Ministers back Swinson regulation proposals

The government will back the profession’s regulatory framework proposals in a detailed consultation document due to be unveiled on Monday by trade minister Ian McCartney.

Senior sources within the profession said the government would proceed with plans, outlined in September, to shake up accountancy regulation, by introducing an independent foundation.

The foundation will oversee a review board, an investigations and discipline board, an ethics standards board and a relaunched auditing practices board.

English ICA sources said they expected the document to be released ‘any day now’ and confirmed that McCartney, who has been meeting senior members of the profession over the past few weeks, was due to speak at an institute conference on Monday afternoon. Ross Midgley, ACCA’s finance director, said he expected the document to be released the same day.

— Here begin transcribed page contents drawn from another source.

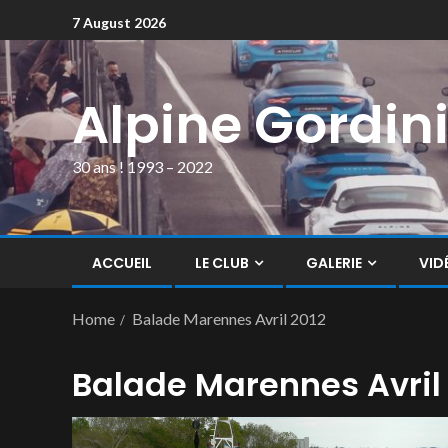
7 August 2026
Alpine Gordin
30 ans ! 1993 – 2022
ACCUEIL
LE CLUB
GALERIE
VID
Home
Balade Marennes Avril 2012
Balade Marennes Avril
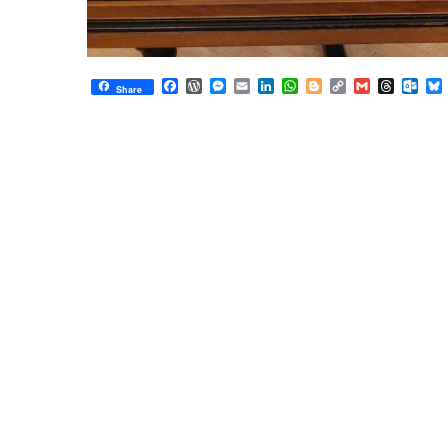
Facebook
WordPress
Messenger
Email
LinkedIn
WhatsApp
Blogger
Copy
Gmail
Thread
Out
Share
Link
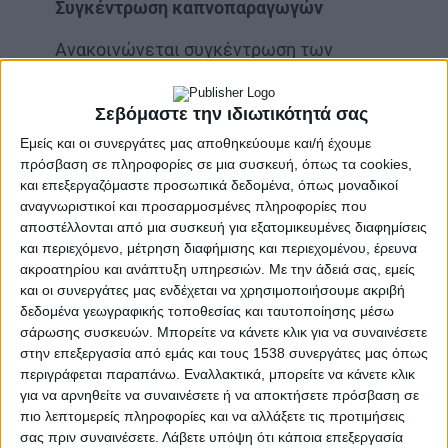
Συγκέντρωση καπνοπαραγωγών
Ανακοινώνεται συγκέντρωση των
καπνοπαραγωγών του νομού για την επόμενη
μέρα με στόχο των καθορισμό ημερομηνίας
Σεβόμαστε την ιδιωτικότητά σας
συλλαλητηρίου για το θέμα του περιορισμού
Εμείς και οι συνεργάτες μας αποθηκεύουμε και/ή έχουμε
της καπνοκαλλιέργειας στο νομό. (Πηγή: Εφ.
πρόσβαση σε πληροφορίες σε μια συσκευή, όπως τα cookies,
ΕΛΕΥΘΕΡΙΑ της 29.01.1966)
και επεξεργαζόμαστε προσωπικά δεδομένα, όπως μοναδικοί
αναγνωριστικοί και προσαρμοσμένες πληροφορίες που
Πέθανε από το πολύ κρασί
αποστέλλονται από μια συσκευή για εξατομικευμένες διαφημίσεις
και περιεχόμενο, μέτρηση διαφήμισης και περιεχομένου, έρευνα
Πέθανε από υπερβολική κατανάλωση κρασιού
ακροατηρίου και ανάπτυξη υπηρεσιών.
Με την άδειά σας, εμείς
και οι συνεργάτες μας ενδέχεται να χρησιμοποιήσουμε ακριβή
ο Βασ. Γκούμας, 65 ετών, κάτοικος Αγρινίου
δεδομένα γεωγραφικής τοποθεσίας και ταυτοποίησης μέσω
σάρωσης συσκευών. Μπορείτε να κάνετε κλικ για να συναινέσετε
στην επεξεργασία από εμάς και τους 1538 συνεργάτες μας όπως
περιγράφεται παραπάνω. Εναλλακτικά, μπορείτε να κάνετε κλικ
Φωτογραφία: Αρμάδιασμα
για να αρνηθείτε να συναινέσετε ή να αποκτήσετε πρόσβαση σε
Έρευνα – Κείμενα:
Λ. Τηλιγάδας
——————————————————————————————————-
πιο λεπτομερείς πληροφορίες και να αλλάξετε τις προτιμήσεις
Η μνήμη είναι μια δυνατότητα για να διευρύνουμε το μέλλον
σας πριν συναινέσετε.
Λάβετε υπόψη ότι κάποια επεξεργασία
και όχι για να το συρρικνώσουμε στο ήδη ξεπερασμένο παρελθόν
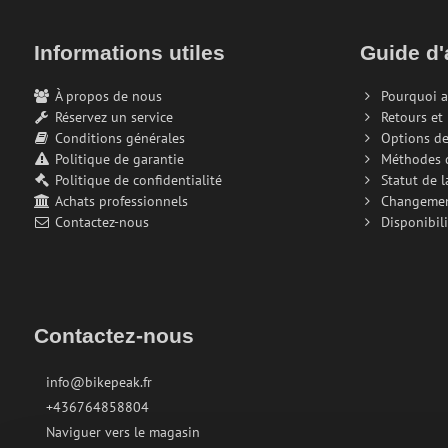
Informations utiles
Guide d'
À propos de nous
Pourquoi a
Réservez un service
Retours et
Conditions générales
Options de
Politique de garantie
Méthodes 
Politique de confidentialité
Statut de 
Achats professionnels
Changeme
Contactez-nous
Disponibili
Contactez-nous
info@bikepeak.fr
+436764858804
Naviguer vers le magasin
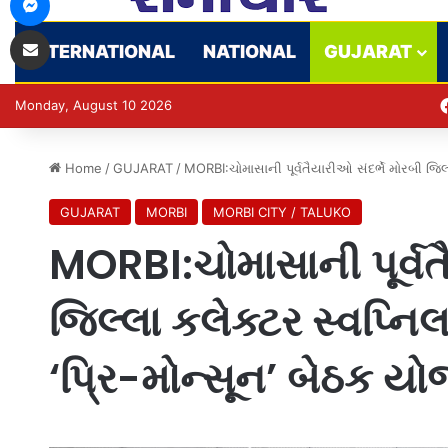
Share via Email
INTERNATIONAL
NATIONAL
GUJARAT
Monday, August 10 2026
Home
/
GUJARAT
/
MORBI:ચોમાસાની પૂર્વતૈયારીઓ સંદર્ભે મોરબી જિલ્
GUJARAT
MORBI
MORBI CITY / TALUKO
MORBI:ચોમાસાની પૂર્વત
જિલ્લા કલેક્ટર સ્વપ્નિલ
‘પ્રિ-મોન્સૂન’ બેઠક ય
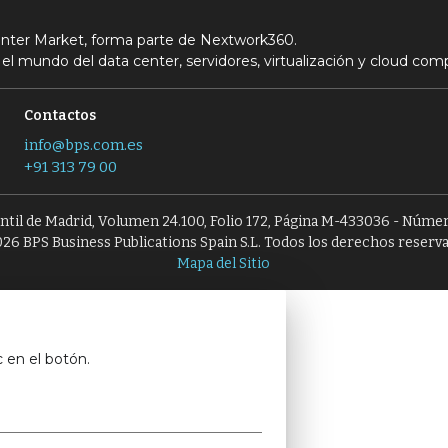
Center Market, forma parte de Nextwork360.
el mundo del data center, servidores, virtualización y cloud com
Contactos
info@bps.com.es
+91 313 79 00
antil de Madrid, Volumen 24.100, Folio 172, Página M-433036 - Númer
26 BPS Business Publications Spain S.L. Todos los derechos reserv
Mapa del Sitio
c en el botón.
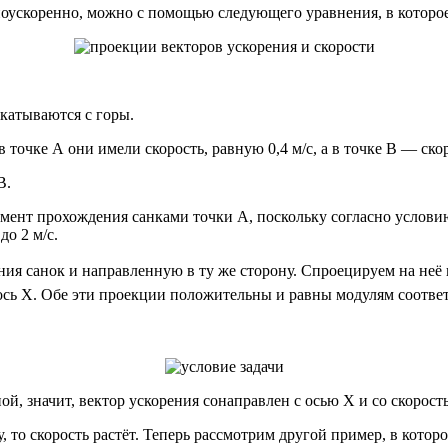
оускоренно, можно с помощью следующего уравнения, в которое 
скатываются с горы.
в точке А они имели скорость, равную 0,4 м/с, а в точке В — ско
В.
момент прохождения санками точки А, поскольку согласно услов
до 2 м/с.
ния санок и направленную в ту же сторону. Спроецируем на неё
ось X. Обе эти проекции положительны и равны модулям соотве
й, значит, вектор ускорения сонаправлен с осью X и со скорос
, то скорость растёт. Теперь рассмотрим другой пример, в котор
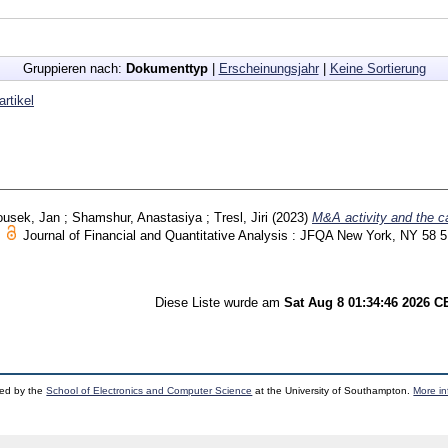
Gruppieren nach:
Dokumenttyp
|
Erscheinungsjahr
|
Keine Sortierung
artikel
usek, Jan
;
Shamshur, Anastasiya
;
Tresl, Jiri
(2023)
M&A activity and the ca
Journal of Financial and Quantitative Analysis : JFQA New York, NY
58 
Diese Liste wurde am
Sat Aug 8 01:34:46 2026 
ped by the
School of Electronics and Computer Science
at the University of Southampton.
More in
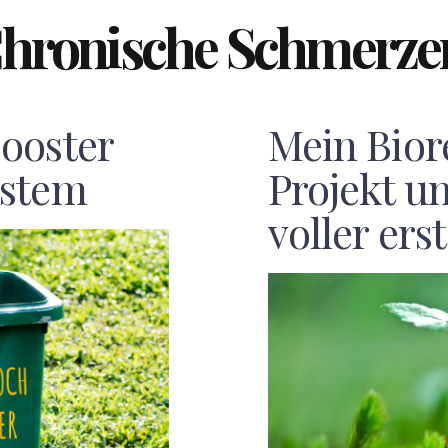
hronische Schmerze
ooster
Mein Bior
ystem
Projekt u
voller ers
F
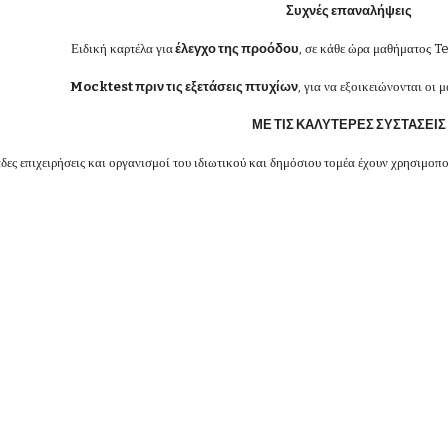
Συχνές επαναλήψεις
Ειδική καρτέλα για
έλεγχο της προόδου
, σε κάθε ώρα μαθήματος T
Mocktest πριν τις εξετάσεις πτυχίων
, για να εξοικειώνονται οι 
ΜΕ ΤΙΣ ΚΑΛΥΤΕΡΕΣ ΣΥΣΤΑΣΕΙΣ
δες επιχειρήσεις και οργανισμοί του ιδιωτικού και δημόσιου τομέα έχουν χρησιμοπο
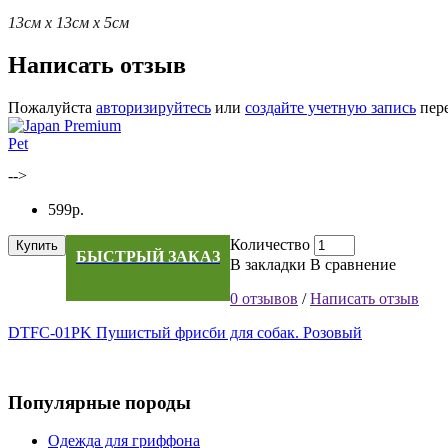
13см x 13см x 5см
Написать отзыв
Пожалуйста
авторизируйтесь
или
создайте учетную запись
пере
-->
599р.
Количество
Купить
БЫСТРЫЙ ЗАКАЗ
В закладки
В сравнение
0 отзывов
/
Написать отзыв
DTFC-01PK Пушистый фрисби для собак. Розовый
Популярные породы
Одежда для гриффона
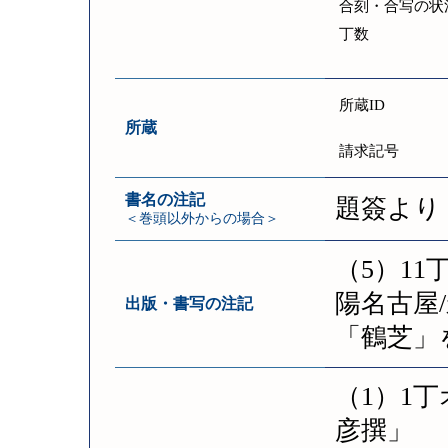
合刻・合写の状
丁数
所蔵ID
所蔵
請求記号
書名の注記
題簽より
＜巻頭以外からの場合＞
（5）1
陽名古屋
出版・書写の注記
「鶴芝」
（1）1
彦撰」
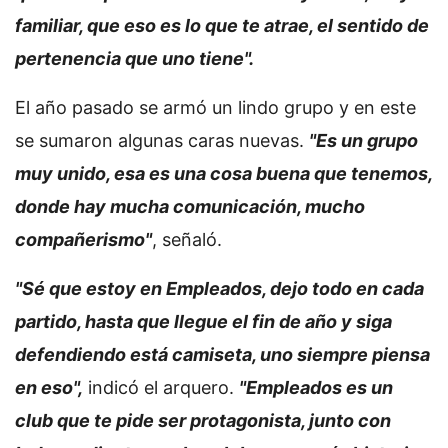
familiar, que eso es lo que te atrae, el sentido de
pertenencia que uno tiene".
El año pasado se armó un lindo grupo y en este
se sumaron algunas caras nuevas.
"Es un grupo
muy unido, esa es una cosa buena que tenemos,
donde hay mucha comunicación, mucho
compañerismo"
, señaló.
"Sé que estoy en Empleados, dejo todo en cada
partido, hasta que llegue el fin de año y siga
defendiendo está camiseta, uno siempre piensa
en eso",
indicó el arquero.
"Empleados es un
club que te pide ser protagonista, junto con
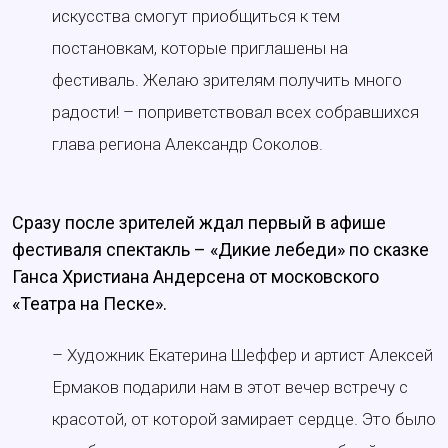
искусства смогут приобщиться к тем
постановкам, которые приглашены на
фестиваль. Желаю зрителям получить много
радости! – поприветствовал всех собравшихся
глава региона Александр Соколов.
Сразу после зрителей ждал первый в афише
фестиваля спектакль – «Дикие лебеди» по сказке
Ганса Христиана Андерсена от московского
«Театра на Песке».
– Художник Екатерина Шеффер и артист Алексей
Ермаков подарили нам в этот вечер встречу с
красотой, от которой замирает сердце. Это было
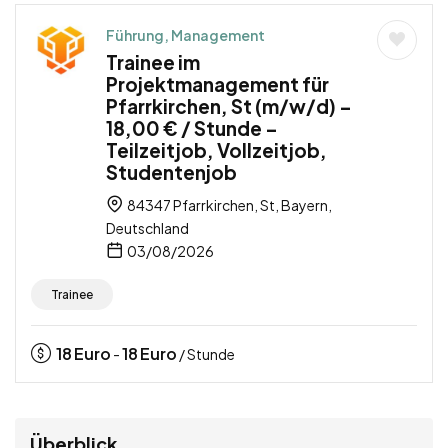
Führung, Management
Trainee im
Projektmanagement für
Pfarrkirchen, St (m/w/d) –
18,00 € / Stunde –
Teilzeitjob, Vollzeitjob,
Studentenjob
84347 Pfarrkirchen, St, Bayern,
Deutschland
03/08/2026
Trainee
18
Euro
18
Euro
-
/ Stunde
Überblick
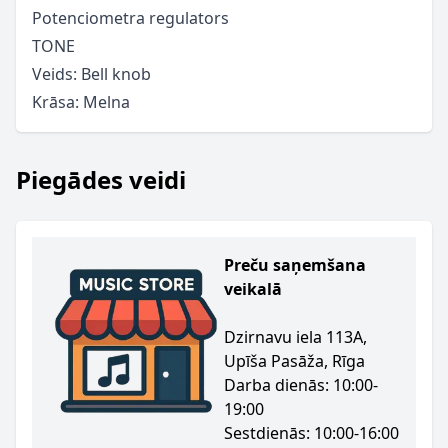
Potenciometra regulators
TONE
Veids: Bell knob
Krāsa: Melna
Piegādes veidi
Preču saņemšana
veikalā
Dzirnavu iela 113A,
Upīša Pasāža, Rīga
Darba dienās: 10:00-
19:00
Sestdienās: 10:00-16:00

Although the government’s proposals were virtually identical to those made by English ICA president Chris Swinson’s review board, the profession and the DTI are at odds over plans to make 60% of board members independent, representing consumers and wider public interest. Swinson favours a 50:50 split. The foundation will comprise an entirely independent membership, but will be funded by a ‘no strings’ endowment from the professional bodies.

Other senior accountants were disappointed by plans to take away institute ethical standard-setting powers.

Peter Wyman, PricewaterhouseCoopers external affairs partner, who broadly accepted the DTI plan, said: ‘It’s the business of the profession to set its own ethics and standards that are above the law, and discipline people who do not behave in accordance with them.’

Roger Davis, PwC’s head of professional affairs, added: ‘The plan’s success depends on the quality of people on the boards. Are there enough quality people to go around?’

Another Big Five source said: ‘Regulation is a secondary issue. We get our reputation from whether the firm is doing a good job.’ It was better left to practitioners who understood the issues, he added.